With RPA in action, the robotic software bot will download the required forms from share point. The bot will read the input sheet for information necessary to generate the SAP vendor change report. Then bot logs into SAP, generates the report using the information read from the input sheet, exports the report to excel. The bot counts the total records on the report and selects the sample size based on the sample size sheet. The bot selects the random samples from excel SAP report.
According to sample size, bot finds the corresponding approval forms and compares values on reports and forms based on defined criteria on each example. The bot summarises results on the output sheet adding detailed information about the exceptions in a numbered fashion.

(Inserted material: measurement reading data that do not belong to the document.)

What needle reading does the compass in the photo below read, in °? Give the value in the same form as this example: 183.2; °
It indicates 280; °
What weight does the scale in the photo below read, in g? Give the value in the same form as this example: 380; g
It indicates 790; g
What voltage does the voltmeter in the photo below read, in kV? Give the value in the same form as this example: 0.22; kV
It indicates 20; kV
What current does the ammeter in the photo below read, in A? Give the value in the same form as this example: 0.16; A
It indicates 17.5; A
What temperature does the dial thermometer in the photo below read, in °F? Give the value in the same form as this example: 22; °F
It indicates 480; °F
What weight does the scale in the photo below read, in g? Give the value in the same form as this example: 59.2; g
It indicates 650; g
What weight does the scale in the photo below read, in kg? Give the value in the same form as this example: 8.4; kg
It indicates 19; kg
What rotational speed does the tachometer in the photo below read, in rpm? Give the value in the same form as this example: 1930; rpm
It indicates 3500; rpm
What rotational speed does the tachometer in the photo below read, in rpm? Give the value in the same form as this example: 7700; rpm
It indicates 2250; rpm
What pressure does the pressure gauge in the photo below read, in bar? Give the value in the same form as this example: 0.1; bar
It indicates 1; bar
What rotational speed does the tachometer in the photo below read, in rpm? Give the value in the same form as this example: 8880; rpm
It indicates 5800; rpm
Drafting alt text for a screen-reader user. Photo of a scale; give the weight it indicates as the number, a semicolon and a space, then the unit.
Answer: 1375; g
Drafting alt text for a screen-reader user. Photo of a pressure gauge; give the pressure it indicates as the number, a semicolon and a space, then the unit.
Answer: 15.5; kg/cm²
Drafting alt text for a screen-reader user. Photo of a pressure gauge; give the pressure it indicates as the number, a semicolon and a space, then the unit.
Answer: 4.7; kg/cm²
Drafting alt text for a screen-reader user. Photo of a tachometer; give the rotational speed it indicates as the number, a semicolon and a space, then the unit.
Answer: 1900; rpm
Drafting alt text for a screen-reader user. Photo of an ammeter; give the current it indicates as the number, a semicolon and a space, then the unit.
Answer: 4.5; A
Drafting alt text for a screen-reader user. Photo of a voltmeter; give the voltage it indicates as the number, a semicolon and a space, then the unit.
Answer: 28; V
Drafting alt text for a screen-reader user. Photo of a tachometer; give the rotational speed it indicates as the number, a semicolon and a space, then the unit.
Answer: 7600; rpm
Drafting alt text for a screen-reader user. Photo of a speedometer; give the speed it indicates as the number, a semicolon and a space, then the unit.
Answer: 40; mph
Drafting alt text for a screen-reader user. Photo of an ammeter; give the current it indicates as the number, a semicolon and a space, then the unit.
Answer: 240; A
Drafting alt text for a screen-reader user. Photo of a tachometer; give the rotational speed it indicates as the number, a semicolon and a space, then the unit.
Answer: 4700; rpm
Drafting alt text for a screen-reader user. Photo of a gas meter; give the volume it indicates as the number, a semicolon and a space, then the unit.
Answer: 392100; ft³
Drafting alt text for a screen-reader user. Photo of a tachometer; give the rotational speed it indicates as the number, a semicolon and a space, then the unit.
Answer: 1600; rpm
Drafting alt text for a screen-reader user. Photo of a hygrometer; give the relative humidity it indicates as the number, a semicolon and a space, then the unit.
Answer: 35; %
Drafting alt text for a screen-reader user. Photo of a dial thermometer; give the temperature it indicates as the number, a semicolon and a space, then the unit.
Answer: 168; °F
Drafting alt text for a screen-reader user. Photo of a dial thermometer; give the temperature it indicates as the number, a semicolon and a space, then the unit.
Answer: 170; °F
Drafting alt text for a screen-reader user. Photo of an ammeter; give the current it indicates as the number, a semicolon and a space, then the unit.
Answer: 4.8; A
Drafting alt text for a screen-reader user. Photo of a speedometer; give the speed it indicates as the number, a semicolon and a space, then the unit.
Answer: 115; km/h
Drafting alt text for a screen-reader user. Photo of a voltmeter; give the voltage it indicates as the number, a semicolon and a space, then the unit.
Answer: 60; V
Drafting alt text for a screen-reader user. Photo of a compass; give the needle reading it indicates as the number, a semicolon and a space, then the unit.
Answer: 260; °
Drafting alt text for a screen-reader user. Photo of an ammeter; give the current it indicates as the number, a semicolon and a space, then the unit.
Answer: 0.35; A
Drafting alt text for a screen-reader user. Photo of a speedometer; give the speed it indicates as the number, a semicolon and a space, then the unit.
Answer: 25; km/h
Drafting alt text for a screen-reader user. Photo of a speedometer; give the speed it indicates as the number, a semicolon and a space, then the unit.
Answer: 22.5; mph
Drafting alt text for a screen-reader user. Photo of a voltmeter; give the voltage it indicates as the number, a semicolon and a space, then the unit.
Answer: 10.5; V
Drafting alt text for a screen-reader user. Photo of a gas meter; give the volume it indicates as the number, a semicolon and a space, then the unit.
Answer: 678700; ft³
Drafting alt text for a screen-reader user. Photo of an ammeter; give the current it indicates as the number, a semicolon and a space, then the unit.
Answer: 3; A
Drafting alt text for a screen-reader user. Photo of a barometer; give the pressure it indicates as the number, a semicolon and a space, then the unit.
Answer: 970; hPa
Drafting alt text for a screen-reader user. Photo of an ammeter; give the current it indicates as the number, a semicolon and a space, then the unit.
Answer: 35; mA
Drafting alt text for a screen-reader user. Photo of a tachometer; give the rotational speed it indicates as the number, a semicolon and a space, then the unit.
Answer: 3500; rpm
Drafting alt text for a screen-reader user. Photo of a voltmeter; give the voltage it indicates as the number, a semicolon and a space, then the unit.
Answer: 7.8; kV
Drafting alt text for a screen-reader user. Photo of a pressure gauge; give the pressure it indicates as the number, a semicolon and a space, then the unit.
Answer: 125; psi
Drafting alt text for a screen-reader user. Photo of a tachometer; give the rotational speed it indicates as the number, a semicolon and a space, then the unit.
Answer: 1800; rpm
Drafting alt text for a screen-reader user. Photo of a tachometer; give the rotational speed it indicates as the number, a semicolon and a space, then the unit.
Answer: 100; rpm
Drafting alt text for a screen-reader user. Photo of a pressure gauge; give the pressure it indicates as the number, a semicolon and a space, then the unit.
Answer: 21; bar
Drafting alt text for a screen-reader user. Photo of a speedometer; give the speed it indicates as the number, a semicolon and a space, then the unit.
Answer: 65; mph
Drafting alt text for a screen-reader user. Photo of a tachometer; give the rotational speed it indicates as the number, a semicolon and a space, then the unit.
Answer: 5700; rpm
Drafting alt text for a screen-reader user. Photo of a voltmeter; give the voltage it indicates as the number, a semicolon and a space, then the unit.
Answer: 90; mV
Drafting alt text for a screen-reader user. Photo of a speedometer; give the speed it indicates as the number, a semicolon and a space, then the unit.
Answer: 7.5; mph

Thus RPA could change how internal audit works. Think about it! Where do you do repetitive manual testing? Where do you have tasks that require access to multiple or different data sources? These are good candidates for RPA.
Conclusion
RPA can deliver sizable improvement in productivity, cost and risk coverage. The opportunity is before us. It is time for Internal Audit to engage in the robotic action. RPA is quickly emerging as a must have enterprise capability. By automating low value repetitive human activities, bots can increase business productivity, create consistent quality and help operations scale. For certain manual activities, bots can generate as much as 3/4th of savings over traditional Business Process Outsourcing (BPO). That means using RPA risk and compliance functions can reduce costs. They can also better protect the business as bots have to drive productivity and more expansive risk coverage knowing when and how to best use the automation is the key to unlocking its value.